Exercise description: Recast the lines from the start of the records through the line that contains "El pasado domingo se disputó la", inclusive, as a Markdown table with the columns "Row" and "Line text", one line per row and blank lines omitted.
=== The data ===
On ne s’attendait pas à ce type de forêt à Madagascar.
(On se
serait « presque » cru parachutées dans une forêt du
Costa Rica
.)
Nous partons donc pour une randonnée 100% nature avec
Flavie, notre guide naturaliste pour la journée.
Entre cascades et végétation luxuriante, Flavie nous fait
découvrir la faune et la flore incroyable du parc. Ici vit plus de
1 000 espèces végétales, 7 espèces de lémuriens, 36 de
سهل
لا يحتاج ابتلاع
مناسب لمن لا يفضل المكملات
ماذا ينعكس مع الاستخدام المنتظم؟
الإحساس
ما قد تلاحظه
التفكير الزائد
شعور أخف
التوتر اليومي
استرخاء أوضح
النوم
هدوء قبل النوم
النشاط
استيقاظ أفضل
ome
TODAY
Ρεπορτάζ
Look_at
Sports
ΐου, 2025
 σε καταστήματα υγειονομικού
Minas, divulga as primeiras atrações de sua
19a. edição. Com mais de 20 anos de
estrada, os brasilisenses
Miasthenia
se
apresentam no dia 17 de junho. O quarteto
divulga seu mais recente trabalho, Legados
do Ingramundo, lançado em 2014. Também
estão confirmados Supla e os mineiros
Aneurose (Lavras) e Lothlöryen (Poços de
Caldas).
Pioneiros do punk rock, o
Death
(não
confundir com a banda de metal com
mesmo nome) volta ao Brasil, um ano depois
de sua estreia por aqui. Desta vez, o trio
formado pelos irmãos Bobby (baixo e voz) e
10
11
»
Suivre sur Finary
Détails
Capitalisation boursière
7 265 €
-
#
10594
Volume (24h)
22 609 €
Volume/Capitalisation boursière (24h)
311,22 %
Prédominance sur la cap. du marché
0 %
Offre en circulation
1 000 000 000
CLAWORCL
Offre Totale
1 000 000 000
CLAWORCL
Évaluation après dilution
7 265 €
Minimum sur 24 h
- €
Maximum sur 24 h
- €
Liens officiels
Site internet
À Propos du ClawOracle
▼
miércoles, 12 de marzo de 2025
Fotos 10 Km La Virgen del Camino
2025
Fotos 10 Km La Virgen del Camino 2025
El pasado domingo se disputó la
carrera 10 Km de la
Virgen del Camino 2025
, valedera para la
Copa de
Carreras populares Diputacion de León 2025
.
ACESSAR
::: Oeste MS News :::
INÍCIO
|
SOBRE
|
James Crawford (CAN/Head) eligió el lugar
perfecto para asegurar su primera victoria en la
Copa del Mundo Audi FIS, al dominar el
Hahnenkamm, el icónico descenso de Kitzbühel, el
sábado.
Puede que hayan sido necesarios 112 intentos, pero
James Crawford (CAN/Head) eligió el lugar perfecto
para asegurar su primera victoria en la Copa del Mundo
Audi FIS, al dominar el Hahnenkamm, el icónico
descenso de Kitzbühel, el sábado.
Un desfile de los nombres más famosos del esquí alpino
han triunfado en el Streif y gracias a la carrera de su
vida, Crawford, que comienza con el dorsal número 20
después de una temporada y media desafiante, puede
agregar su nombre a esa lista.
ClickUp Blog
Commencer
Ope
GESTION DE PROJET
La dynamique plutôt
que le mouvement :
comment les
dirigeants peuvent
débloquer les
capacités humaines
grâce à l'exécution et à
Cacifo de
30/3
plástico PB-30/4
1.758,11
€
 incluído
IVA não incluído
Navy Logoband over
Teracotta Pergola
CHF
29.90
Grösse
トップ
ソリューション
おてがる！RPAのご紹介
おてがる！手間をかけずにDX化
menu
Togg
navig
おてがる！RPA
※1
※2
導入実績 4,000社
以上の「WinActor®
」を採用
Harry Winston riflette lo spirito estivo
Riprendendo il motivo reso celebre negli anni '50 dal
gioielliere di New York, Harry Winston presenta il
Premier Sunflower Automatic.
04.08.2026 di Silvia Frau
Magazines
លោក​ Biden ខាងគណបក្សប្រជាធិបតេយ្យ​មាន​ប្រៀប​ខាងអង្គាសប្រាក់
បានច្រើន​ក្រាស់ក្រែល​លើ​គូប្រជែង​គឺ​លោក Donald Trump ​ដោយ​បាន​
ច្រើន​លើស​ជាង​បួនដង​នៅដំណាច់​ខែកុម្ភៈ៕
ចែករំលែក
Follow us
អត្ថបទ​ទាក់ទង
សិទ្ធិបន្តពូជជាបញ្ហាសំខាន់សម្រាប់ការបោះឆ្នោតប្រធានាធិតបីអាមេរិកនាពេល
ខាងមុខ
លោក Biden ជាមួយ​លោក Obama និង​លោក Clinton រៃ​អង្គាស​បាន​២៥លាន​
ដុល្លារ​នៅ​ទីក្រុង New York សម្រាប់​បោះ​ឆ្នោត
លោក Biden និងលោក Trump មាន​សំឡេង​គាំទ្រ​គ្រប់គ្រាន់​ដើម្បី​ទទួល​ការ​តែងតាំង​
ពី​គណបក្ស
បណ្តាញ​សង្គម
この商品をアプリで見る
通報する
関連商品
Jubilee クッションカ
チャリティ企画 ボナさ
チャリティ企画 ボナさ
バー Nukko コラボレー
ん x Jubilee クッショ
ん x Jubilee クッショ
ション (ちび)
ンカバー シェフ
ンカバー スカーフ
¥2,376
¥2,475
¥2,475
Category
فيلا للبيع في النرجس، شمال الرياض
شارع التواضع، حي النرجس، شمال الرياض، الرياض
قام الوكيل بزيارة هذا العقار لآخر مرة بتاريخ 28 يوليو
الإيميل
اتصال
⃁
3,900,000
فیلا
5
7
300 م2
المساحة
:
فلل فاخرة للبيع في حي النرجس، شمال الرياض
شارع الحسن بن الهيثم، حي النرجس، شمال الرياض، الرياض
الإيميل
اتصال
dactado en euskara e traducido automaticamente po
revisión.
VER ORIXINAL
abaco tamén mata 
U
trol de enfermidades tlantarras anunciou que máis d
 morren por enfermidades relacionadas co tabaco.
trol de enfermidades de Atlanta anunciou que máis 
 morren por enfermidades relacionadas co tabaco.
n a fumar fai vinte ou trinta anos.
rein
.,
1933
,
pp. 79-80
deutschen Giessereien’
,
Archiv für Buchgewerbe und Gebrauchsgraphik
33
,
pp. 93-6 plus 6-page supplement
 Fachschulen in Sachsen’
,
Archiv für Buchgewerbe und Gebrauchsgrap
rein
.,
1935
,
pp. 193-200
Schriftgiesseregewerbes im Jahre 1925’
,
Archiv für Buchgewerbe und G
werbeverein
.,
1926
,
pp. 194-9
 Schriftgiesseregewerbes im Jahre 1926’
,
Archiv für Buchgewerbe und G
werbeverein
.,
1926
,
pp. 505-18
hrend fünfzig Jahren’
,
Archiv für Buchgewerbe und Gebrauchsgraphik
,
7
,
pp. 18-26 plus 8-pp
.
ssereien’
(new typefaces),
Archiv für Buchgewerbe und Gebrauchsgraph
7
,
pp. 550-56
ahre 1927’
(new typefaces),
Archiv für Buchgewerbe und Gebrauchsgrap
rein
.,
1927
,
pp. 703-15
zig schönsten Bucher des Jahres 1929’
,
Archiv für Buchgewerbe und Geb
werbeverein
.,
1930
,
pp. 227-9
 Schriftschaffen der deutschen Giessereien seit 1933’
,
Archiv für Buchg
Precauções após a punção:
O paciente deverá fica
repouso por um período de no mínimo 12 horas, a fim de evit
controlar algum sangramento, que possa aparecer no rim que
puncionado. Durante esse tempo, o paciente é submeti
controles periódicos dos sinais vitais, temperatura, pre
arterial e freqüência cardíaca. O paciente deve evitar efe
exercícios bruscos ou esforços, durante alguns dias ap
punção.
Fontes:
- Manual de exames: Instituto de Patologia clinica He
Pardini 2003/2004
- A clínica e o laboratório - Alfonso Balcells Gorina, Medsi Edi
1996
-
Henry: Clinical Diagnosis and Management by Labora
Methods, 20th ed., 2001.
===
Exercise solution:
| Row | Line text |
|---|---|
| 1 | On ne s’attendait pas à ce type de forêt à Madagascar. |
| 2 | (On se |
| 3 | serait « presque » cru parachutées dans une forêt du |
| 4 | Costa Rica |
| 5 | .) |
| 6 | Nous partons donc pour une randonnée 100% nature avec |
| 7 | Flavie, notre guide naturaliste pour la journée. |
| 8 | Entre cascades et végétation luxuriante, Flavie nous fait |
| 9 | découvrir la faune et la flore incroyable du parc. Ici vit plus de |
| 10 | 1 000 espèces végétales, 7 espèces de lémuriens, 36 de |
| 11 | سهل |
| 12 | لا يحتاج ابتلاع |
| 13 | مناسب لمن لا يفضل المكملات |
| 14 | ماذا ينعكس مع الاستخدام المنتظم؟ |
| 15 | الإحساس |
| 16 | ما قد تلاحظه |
| 17 | التفكير الزائد |
| 18 | شعور أخف |
| 19 | التوتر اليومي |
| 20 | استرخاء أوضح |
| 21 | النوم |
| 22 | هدوء قبل النوم |
| 23 | النشاط |
| 24 | استيقاظ أفضل |
| 25 | ome |
| 26 | TODAY |
| 27 | Ρεπορτάζ |
| 28 | Look_at |
| 29 | Sports |
| 30 | ΐου, 2025 |
| 31 |  σε καταστήματα υγειονομικού |
| 32 | Minas, divulga as primeiras atrações de sua |
| 33 | 19a. edição. Com mais de 20 anos de |
| 34 | estrada, os brasilisenses |
| 35 | Miasthenia |
| 36 | se |
| 37 | apresentam no dia 17 de junho. O quarteto |
| 38 | divulga seu mais recente trabalho, Legados |
| 39 | do Ingramundo, lançado em 2014. Também |
| 40 | estão confirmados Supla e os mineiros |
| 41 | Aneurose (Lavras) e Lothlöryen (Poços de |
| 42 | Caldas). |
| 43 | Pioneiros do punk rock, o |
| 44 | Death |
| 45 | (não |
| 46 | confundir com a banda de metal com |
| 47 | mesmo nome) volta ao Brasil, um ano depois |
| 48 | de sua estreia por aqui. Desta vez, o trio |
| 49 | formado pelos irmãos Bobby (baixo e voz) e |
| 50 | 10 |
| 51 | 11 |
| 52 | » |
| 53 | Suivre sur Finary |
| 54 | Détails |
| 55 | Capitalisation boursière |
| 56 | 7 265 € |
| 57 | - |
| 58 | # |
| 59 | 10594 |
| 60 | Volume (24h) |
| 61 | 22 609 € |
| 62 | Volume/Capitalisation boursière (24h) |
| 63 | 311,22 % |
| 64 | Prédominance sur la cap. du marché |
| 65 | 0 % |
| 66 | Offre en circulation |
| 67 | 1 000 000 000 |
| 68 | CLAWORCL |
| 69 | Offre Totale |
| 70 | 1 000 000 000 |
| 71 | CLAWORCL |
| 72 | Évaluation après dilution |
| 73 | 7 265 € |
| 74 | Minimum sur 24 h |
| 75 | - € |
| 76 | Maximum sur 24 h |
| 77 | - € |
| 78 | Liens officiels |
| 79 | Site internet |
| 80 | À Propos du ClawOracle |
| 81 | ▼ |
| 82 | miércoles, 12 de marzo de 2025 |
| 83 | Fotos 10 Km La Virgen del Camino |
| 84 | 2025 |
| 85 | Fotos 10 Km La Virgen del Camino 2025 |
| 86 | El pasado domingo se disputó la |